Ces actions s’appuient sur une politique forte. Nous préférons au terme d’égalité professionnelle, celui de "libertés de carrières". Cette stratégie est fondée sur 3 piliers : ne pas créer de distinguo entre les entrepreneures et les femmes salariées, associer les hommes à la réflexion et aux actions, enfin ces principes et les partager avec nos voisins européens.

Nous promouvons l’idée de distinguer absolument les questions de genre avec les questions de diversité. La question des femmes ne doit plus intégrer les grandes politiques de diversité. Les femmes relèvent du genre et dans le genre,  c'est-à-dire chez les hommes et chez les femmes, il y les questions de minorités. Il ne s’agit surtout pas de hiérarchiser mais de clarifier.

Nous militons pour rendre automatique en France et en Europe, un mode de garde pour tout enfant à naître. Ce sont des choix sociétaux majeurs.


Les 9 et 10 mai 2008, vous organisez les 4e Rencontres européennes Femmes & Entreprises. 3 000 Européennes sont attendues. Pouvez-vous nous présenter cet événement ?
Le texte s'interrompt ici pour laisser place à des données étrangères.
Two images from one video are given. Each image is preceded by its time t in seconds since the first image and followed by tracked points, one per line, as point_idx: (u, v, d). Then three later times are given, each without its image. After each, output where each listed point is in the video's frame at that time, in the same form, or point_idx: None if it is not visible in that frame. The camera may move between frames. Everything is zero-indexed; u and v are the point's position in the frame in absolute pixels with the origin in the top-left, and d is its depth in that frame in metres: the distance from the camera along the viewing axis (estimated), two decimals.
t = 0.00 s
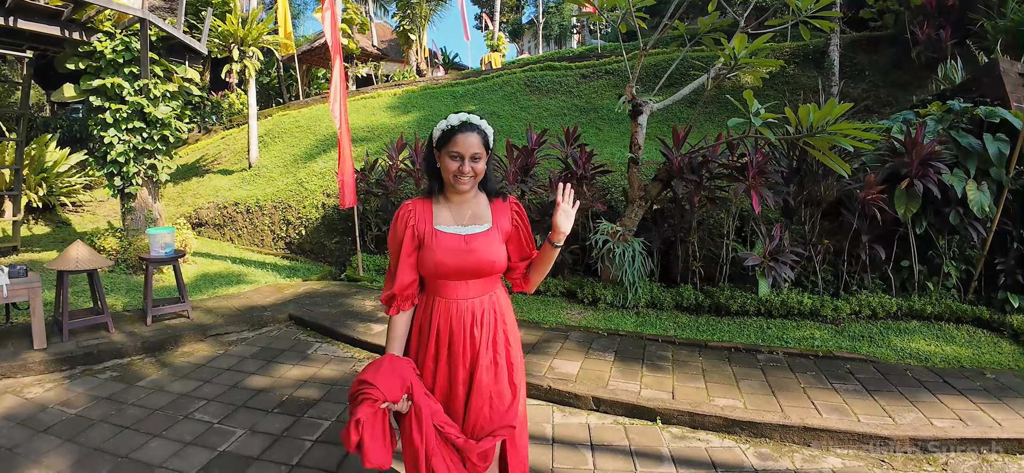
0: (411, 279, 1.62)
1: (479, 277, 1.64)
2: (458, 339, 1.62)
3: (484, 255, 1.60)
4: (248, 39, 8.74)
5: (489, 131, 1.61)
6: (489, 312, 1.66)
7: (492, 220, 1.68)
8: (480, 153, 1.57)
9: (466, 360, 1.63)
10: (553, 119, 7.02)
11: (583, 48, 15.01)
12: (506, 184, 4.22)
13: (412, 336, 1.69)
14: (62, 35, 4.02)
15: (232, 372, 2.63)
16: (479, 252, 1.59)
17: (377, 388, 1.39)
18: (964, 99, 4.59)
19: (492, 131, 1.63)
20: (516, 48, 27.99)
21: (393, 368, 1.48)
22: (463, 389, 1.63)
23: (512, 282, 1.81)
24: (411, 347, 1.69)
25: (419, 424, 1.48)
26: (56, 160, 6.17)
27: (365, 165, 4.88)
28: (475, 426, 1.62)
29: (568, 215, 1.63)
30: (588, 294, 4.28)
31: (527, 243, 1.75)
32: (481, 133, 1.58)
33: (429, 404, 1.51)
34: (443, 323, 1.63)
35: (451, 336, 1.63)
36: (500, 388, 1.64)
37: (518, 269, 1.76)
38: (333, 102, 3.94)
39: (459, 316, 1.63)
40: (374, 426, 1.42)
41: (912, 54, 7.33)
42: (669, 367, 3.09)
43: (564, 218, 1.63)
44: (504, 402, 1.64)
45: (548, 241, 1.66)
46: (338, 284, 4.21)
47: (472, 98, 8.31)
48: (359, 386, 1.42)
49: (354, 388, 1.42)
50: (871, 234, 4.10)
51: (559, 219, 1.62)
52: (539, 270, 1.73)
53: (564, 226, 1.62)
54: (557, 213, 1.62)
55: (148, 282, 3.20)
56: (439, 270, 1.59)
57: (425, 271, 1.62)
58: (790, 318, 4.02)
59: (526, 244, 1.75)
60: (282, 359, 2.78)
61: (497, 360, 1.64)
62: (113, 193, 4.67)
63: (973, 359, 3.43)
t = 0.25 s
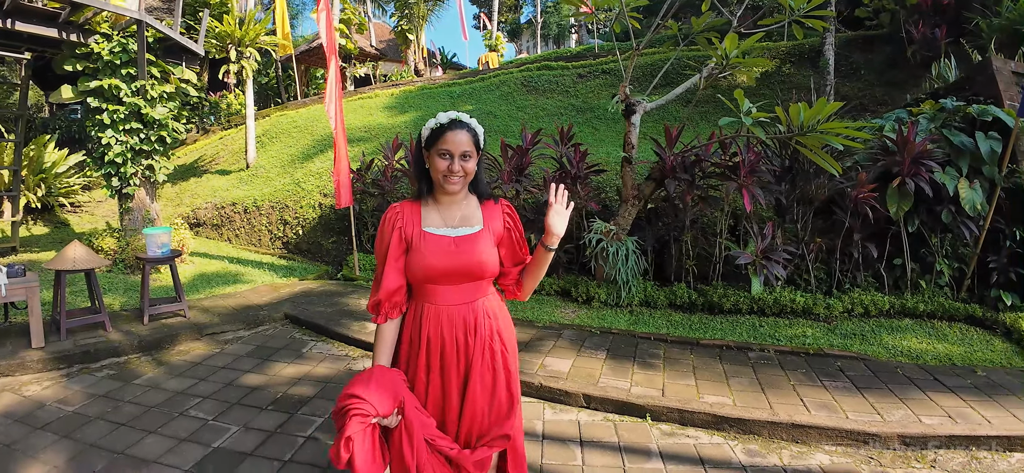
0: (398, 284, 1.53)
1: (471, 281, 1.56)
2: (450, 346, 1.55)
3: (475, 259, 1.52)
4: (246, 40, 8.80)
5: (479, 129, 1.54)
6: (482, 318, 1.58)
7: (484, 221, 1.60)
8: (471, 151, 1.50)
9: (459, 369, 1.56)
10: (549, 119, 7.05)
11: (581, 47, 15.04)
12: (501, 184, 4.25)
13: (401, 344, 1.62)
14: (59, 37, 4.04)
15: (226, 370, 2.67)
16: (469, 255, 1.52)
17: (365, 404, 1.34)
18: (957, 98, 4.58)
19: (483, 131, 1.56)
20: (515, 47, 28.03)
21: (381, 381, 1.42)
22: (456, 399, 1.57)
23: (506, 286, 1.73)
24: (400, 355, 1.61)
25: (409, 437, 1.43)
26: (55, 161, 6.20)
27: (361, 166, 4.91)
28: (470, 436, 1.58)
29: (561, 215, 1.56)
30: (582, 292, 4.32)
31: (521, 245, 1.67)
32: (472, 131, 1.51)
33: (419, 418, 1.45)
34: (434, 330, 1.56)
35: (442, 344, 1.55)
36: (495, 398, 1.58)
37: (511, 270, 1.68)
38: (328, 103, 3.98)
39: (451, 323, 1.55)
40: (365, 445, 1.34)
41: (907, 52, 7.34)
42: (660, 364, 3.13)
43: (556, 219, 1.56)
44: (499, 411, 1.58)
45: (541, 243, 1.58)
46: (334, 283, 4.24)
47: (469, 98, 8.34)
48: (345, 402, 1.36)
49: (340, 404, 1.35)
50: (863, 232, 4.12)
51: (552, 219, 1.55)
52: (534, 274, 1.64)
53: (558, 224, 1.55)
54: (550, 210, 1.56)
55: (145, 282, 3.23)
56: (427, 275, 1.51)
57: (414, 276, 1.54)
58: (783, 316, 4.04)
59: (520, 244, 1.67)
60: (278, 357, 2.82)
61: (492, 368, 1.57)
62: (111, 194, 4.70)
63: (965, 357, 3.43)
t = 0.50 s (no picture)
0: (393, 285, 1.53)
1: (467, 282, 1.52)
2: (446, 350, 1.51)
3: (468, 259, 1.49)
4: (244, 40, 8.83)
5: (472, 124, 1.52)
6: (479, 321, 1.53)
7: (479, 221, 1.55)
8: (461, 144, 1.48)
9: (455, 374, 1.52)
10: (546, 119, 7.08)
11: (579, 47, 15.09)
12: (497, 183, 4.28)
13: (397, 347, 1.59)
14: (59, 38, 4.08)
15: (225, 368, 2.70)
16: (462, 255, 1.49)
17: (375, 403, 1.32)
18: (951, 97, 4.59)
19: (478, 127, 1.54)
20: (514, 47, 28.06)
21: (384, 381, 1.39)
22: (451, 404, 1.53)
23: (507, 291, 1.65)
24: (396, 357, 1.59)
25: (403, 444, 1.40)
26: (54, 161, 6.23)
27: (358, 165, 4.94)
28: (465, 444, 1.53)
29: (552, 215, 1.47)
30: (578, 291, 4.36)
31: (518, 248, 1.57)
32: (464, 126, 1.50)
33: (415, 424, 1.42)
34: (429, 333, 1.52)
35: (437, 347, 1.51)
36: (492, 404, 1.53)
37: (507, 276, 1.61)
38: (325, 103, 4.01)
39: (446, 326, 1.51)
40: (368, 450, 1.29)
41: (903, 52, 7.38)
42: (654, 362, 3.17)
43: (548, 219, 1.47)
44: (496, 420, 1.52)
45: (534, 244, 1.50)
46: (332, 282, 4.27)
47: (466, 98, 8.37)
48: (347, 404, 1.31)
49: (345, 404, 1.31)
50: (856, 231, 4.16)
51: (543, 218, 1.47)
52: (532, 279, 1.55)
53: (550, 225, 1.46)
54: (540, 209, 1.47)
55: (144, 281, 3.26)
56: (421, 275, 1.49)
57: (408, 276, 1.53)
58: (777, 314, 4.07)
59: (517, 249, 1.58)
60: (275, 355, 2.85)
61: (488, 374, 1.52)
62: (110, 193, 4.74)
63: (957, 354, 3.45)
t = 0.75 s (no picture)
0: (392, 279, 1.54)
1: (467, 279, 1.56)
2: (447, 345, 1.54)
3: (470, 255, 1.52)
4: (243, 41, 8.85)
5: (473, 120, 1.56)
6: (480, 317, 1.58)
7: (481, 218, 1.59)
8: (463, 138, 1.51)
9: (455, 369, 1.55)
10: (544, 119, 7.12)
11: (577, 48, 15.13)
12: (495, 183, 4.32)
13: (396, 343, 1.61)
14: (60, 39, 4.12)
15: (224, 365, 2.73)
16: (465, 251, 1.52)
17: (376, 400, 1.34)
18: (945, 98, 4.62)
19: (479, 124, 1.58)
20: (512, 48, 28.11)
21: (383, 379, 1.42)
22: (452, 398, 1.56)
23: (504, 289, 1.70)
24: (396, 351, 1.61)
25: (405, 439, 1.42)
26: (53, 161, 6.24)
27: (356, 165, 4.97)
28: (466, 437, 1.57)
29: (552, 214, 1.50)
30: (575, 290, 4.39)
31: (519, 247, 1.61)
32: (466, 122, 1.54)
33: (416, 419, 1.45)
34: (430, 328, 1.54)
35: (439, 341, 1.54)
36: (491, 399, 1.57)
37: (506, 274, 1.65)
38: (323, 104, 4.04)
39: (448, 320, 1.54)
40: (372, 445, 1.31)
41: (899, 53, 7.42)
42: (649, 360, 3.20)
43: (548, 219, 1.50)
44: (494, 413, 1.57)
45: (534, 243, 1.53)
46: (330, 282, 4.30)
47: (465, 99, 8.41)
48: (350, 402, 1.34)
49: (347, 402, 1.34)
50: (850, 231, 4.20)
51: (542, 219, 1.50)
52: (531, 278, 1.59)
53: (547, 224, 1.50)
54: (538, 206, 1.51)
55: (144, 280, 3.29)
56: (423, 270, 1.52)
57: (410, 271, 1.54)
58: (771, 313, 4.11)
59: (519, 247, 1.61)
60: (274, 353, 2.88)
61: (488, 368, 1.57)
62: (109, 193, 4.76)
63: (950, 352, 3.48)
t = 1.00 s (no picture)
0: (395, 281, 1.53)
1: (471, 279, 1.59)
2: (451, 346, 1.57)
3: (475, 256, 1.56)
4: (241, 42, 8.87)
5: (472, 124, 1.59)
6: (482, 316, 1.62)
7: (482, 221, 1.64)
8: (465, 143, 1.54)
9: (459, 369, 1.58)
10: (541, 120, 7.16)
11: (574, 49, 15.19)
12: (493, 184, 4.35)
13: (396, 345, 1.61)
14: (59, 40, 4.15)
15: (225, 365, 2.75)
16: (470, 253, 1.55)
17: (381, 407, 1.36)
18: (938, 99, 4.67)
19: (478, 128, 1.62)
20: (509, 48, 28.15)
21: (385, 385, 1.42)
22: (454, 398, 1.59)
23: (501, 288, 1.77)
24: (396, 353, 1.61)
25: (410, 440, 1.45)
26: (51, 162, 6.25)
27: (355, 166, 5.00)
28: (468, 435, 1.60)
29: (559, 230, 1.59)
30: (572, 290, 4.43)
31: (518, 252, 1.71)
32: (467, 127, 1.57)
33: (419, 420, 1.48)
34: (434, 329, 1.57)
35: (443, 342, 1.57)
36: (493, 397, 1.61)
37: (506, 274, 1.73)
38: (322, 105, 4.07)
39: (452, 321, 1.57)
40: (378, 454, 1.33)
41: (893, 55, 7.48)
42: (645, 358, 3.24)
43: (555, 233, 1.59)
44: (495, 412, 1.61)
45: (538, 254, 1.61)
46: (329, 282, 4.32)
47: (462, 100, 8.45)
48: (354, 414, 1.34)
49: (351, 414, 1.34)
50: (844, 230, 4.25)
51: (548, 232, 1.58)
52: (529, 279, 1.69)
53: (554, 239, 1.58)
54: (551, 222, 1.59)
55: (145, 280, 3.31)
56: (427, 272, 1.53)
57: (413, 273, 1.55)
58: (767, 312, 4.16)
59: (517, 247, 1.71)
60: (275, 352, 2.91)
61: (490, 367, 1.61)
62: (108, 194, 4.77)
63: (942, 350, 3.52)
Les 4e Rencontres européennes Femmes & Entreprises ont pour ambition d’associer l’opinion publique à ces problématiques. Chacune et chacun doit s’approprier ces questions et devenir acteur des changements et des évolutions. Les questions des femmes et du travail sont discutées entre spécialistes et peu ou pas partagées avec l’ensemble de la société.

Personne ne se hasarde à organiser des Rencontres d’une telle envergure, mais nous pensons que le grand public doit être immergé sur ces sujets qui les concerne directement, lui et ses enfants.

Ces Rencontres aborderont les thèmes concrets sur lesquels notre association travaille. Elles seront l’occasion de réunir le grand public, les demandeurs d’emploi, les salariés, les dirigeants, les entrepreneures, les DRH, les instances publiques, les partenaires sociaux et les acteurs s’inscrivant sur ces problématiques.

Les engagements doivent être partagés, les différentes parties doivent apprendre à dialoguer librement. Enfin, comment vivre mieux l’Europe de proximité qu’en invitant plus de 500 européennes à venir nous rencontrer !

Les valeurs européennes se construisent sur une mixité hommes-femmes équilibrée. Fortes de nos valeurs et de nos idées novatrices, nous serons d’autant plus crédibles et utiles auprès des femmes du monde entier.


Depuis le 1er janvier 2008, les sociétés anonymes norvégiennes doivent compter au moins 40 % de femmes dans leur conseil d'administration. Qu'en pensez-vous ? La France devrait-elle s'inspirer de cette législation ?

Les inégalités de salaires sont le reflet vivant et vivace de notre manque d’évolution sur la place des femmes dans le travail. Contrairement au discours ambiant, la situation reste molle et nos représentations sur les femmes demeurent plutôt archaïques.

L’exemple de la Norvège est un véritable exemple. En revanche, je pense qu’il n’est pas transférable en l’état pour la France et l’ensemble des pays membres.
Des préalables s’imposent, à commencer par des politiques volontaristes, claires et visibles sur la problématique. D’une part les femmes doivent sortir du champ du traitement social. Les femmes et le travail, c’est l’économique et le culturel, non le social.

D’autre part, la victimisation des femmes freinent considérablement les avancées. D’où notre volonté de développer le concept des "Libertés de carrières" plus que l’égalité qui enferme les femmes sur une posture exclusivement inégalitaire.


Le programme Equal a pour objectif de lutter contre toutes les formes de discrimination et d'inégalité dans la sphère du travail et de l'emploi. Ce programme communautaire est-il efficace ?

Le programme Equal  pose problème. Il faut sortir de la confusion entre les inégalités et les discriminations. Il ne s’agit surtout pas de nier les inégalités et les discriminations. Mais l’approche est exclusivement portée sur ces deux axes, comme si les femmes étaient a priori en situation de victime et non d’acteur, d’adulte, de libre arbitre. En terme de vision, c’est beaucoup trop réducteur.

Ce programme semble efficace pour les femmes en difficulté. Mais quand est-il des autres ? Les femmes ont besoin d’êtres reconnues, perçues, identifiées comme des individualités à part entière, c'est-à-dire majeures et en possession de toutes leurs facultés. Ne parler des femmes que sous l’angle des inégalités contribue à déprécier son statut et fait perdurer les vieux schémas.